> _MATERIAL SHOWN_:
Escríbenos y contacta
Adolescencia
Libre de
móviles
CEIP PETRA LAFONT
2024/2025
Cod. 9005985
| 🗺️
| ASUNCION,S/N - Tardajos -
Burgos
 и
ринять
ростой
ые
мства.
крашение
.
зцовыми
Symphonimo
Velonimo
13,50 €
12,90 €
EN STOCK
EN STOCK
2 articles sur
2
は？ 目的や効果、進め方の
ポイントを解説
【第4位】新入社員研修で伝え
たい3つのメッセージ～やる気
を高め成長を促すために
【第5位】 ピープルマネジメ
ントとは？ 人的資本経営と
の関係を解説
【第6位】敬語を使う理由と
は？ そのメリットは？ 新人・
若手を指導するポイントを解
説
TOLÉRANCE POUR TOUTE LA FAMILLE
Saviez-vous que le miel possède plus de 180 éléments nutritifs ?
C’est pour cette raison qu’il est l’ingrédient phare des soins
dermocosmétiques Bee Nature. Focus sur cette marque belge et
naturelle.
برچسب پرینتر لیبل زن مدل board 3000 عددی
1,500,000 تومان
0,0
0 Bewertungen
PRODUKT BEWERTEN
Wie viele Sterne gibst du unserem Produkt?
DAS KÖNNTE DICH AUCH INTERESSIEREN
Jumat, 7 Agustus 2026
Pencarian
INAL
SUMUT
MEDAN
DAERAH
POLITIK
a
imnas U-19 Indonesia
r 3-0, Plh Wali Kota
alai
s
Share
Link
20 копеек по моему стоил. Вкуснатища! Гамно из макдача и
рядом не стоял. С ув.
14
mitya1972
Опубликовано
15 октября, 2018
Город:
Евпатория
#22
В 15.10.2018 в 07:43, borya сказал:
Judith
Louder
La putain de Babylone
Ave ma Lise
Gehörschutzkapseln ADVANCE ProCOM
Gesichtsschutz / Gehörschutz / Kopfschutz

> _TASK STATEMENT_:
Arrange the data from its first line through the line with "TOLÉRANCE POUR TOUTE LA FAMILLE" as a numbered list, leaving out any blank lines.

> _REPLY TO THE TASK_:
1. Escríbenos y contacta
2. Adolescencia
3. Libre de
4. móviles
5. CEIP PETRA LAFONT
6. 2024/2025
7. Cod. 9005985
8. | 🗺️
9. | ASUNCION,S/N - Tardajos -
10. Burgos
11.  и
12. ринять
13. ростой
14. ые
15. мства.
16. крашение
17. .
18. зцовыми
19. Symphonimo
20. Velonimo
21. 13,50 €
22. 12,90 €
23. EN STOCK
24. EN STOCK
25. 2 articles sur
26. 2
27. は？ 目的や効果、進め方の
28. ポイントを解説
29. 【第4位】新入社員研修で伝え
30. たい3つのメッセージ～やる気
31. を高め成長を促すために
32. 【第5位】 ピープルマネジメ
33. ントとは？ 人的資本経営と
34. の関係を解説
35. 【第6位】敬語を使う理由と
36. は？ そのメリットは？ 新人・
37. 若手を指導するポイントを解
38. 説
39. TOLÉRANCE POUR TOUTE LA FAMILLE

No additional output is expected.